Directions for this task —
If a line of the data below contains the string "Indian", copy it into your answer.

[Data under study]

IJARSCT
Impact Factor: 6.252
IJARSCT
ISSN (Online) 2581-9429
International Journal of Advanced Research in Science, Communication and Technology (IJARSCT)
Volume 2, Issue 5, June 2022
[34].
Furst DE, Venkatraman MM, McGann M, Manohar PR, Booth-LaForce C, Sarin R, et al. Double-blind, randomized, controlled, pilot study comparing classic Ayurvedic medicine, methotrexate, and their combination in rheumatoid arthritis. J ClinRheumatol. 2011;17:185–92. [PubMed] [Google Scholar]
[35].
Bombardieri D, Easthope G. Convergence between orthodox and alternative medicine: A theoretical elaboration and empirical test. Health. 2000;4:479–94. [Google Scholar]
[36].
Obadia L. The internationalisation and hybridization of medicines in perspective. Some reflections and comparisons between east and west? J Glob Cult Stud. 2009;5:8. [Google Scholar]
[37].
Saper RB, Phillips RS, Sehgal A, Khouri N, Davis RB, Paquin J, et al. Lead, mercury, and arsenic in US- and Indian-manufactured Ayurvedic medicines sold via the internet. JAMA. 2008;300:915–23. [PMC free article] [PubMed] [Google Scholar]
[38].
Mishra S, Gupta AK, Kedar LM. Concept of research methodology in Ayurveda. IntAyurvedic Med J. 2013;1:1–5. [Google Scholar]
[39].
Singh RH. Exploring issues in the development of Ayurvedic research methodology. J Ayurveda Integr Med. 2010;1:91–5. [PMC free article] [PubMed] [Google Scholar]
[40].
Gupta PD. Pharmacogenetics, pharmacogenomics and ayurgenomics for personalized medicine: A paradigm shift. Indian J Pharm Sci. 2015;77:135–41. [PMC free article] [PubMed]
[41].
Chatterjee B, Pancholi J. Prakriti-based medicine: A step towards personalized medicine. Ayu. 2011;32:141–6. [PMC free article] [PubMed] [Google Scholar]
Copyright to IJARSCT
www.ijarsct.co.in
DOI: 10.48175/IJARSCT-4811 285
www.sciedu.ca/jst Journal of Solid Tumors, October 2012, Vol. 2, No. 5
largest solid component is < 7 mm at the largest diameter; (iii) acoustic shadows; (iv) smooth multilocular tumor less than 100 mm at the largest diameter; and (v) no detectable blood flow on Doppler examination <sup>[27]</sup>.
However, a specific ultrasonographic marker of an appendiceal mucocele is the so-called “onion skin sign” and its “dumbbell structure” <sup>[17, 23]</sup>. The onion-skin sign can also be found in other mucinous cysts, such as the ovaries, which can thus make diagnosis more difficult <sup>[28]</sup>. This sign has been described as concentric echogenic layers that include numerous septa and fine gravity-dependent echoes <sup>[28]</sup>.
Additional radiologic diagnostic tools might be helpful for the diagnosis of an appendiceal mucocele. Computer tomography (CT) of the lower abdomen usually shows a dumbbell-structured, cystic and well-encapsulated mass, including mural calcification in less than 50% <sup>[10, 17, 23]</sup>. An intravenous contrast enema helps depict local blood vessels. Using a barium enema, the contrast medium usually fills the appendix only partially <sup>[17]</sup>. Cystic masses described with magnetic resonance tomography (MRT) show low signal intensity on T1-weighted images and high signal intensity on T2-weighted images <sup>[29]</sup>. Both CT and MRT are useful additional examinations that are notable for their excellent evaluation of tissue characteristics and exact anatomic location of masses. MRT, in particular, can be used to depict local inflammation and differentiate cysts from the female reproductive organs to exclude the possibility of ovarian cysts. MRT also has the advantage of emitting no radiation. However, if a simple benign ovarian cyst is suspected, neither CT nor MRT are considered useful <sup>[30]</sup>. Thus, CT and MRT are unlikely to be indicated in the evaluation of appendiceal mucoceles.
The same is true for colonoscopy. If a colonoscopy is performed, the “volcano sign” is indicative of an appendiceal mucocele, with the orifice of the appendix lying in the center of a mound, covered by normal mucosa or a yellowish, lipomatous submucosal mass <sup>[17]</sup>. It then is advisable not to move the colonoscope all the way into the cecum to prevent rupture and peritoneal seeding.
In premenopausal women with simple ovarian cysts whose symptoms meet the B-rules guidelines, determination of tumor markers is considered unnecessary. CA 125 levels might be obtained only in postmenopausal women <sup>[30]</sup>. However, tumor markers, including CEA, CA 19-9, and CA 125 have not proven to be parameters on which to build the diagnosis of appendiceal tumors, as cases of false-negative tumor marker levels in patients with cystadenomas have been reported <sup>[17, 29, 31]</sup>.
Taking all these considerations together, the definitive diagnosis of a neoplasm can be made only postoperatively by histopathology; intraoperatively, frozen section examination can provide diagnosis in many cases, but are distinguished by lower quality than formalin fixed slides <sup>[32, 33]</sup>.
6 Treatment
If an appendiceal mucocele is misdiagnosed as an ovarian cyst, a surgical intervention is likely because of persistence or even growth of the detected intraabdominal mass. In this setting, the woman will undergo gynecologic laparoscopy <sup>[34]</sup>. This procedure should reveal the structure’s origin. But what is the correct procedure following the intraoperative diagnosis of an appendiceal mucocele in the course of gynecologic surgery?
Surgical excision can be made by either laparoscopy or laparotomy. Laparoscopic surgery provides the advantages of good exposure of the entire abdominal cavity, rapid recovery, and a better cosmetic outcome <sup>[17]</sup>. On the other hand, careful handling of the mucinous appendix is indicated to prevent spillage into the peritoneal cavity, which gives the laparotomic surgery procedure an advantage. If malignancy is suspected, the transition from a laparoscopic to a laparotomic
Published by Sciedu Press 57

[/Data under study]

Expected output —
Saper RB, Phillips RS, Sehgal A, Khouri N, Davis RB, Paquin J, et al. Lead, mercury, and arsenic in US- and Indian-manufactured Ayurvedic medicines sold via the internet. JAMA. 2008;300:915–23. [PMC free article] [PubMed] [Google Scholar]
Gupta PD. Pharmacogenetics, pharmacogenomics and ayurgenomics for personalized medicine: A paradigm shift. Indian J Pharm Sci. 2015;77:135–41. [PMC free article] [PubMed]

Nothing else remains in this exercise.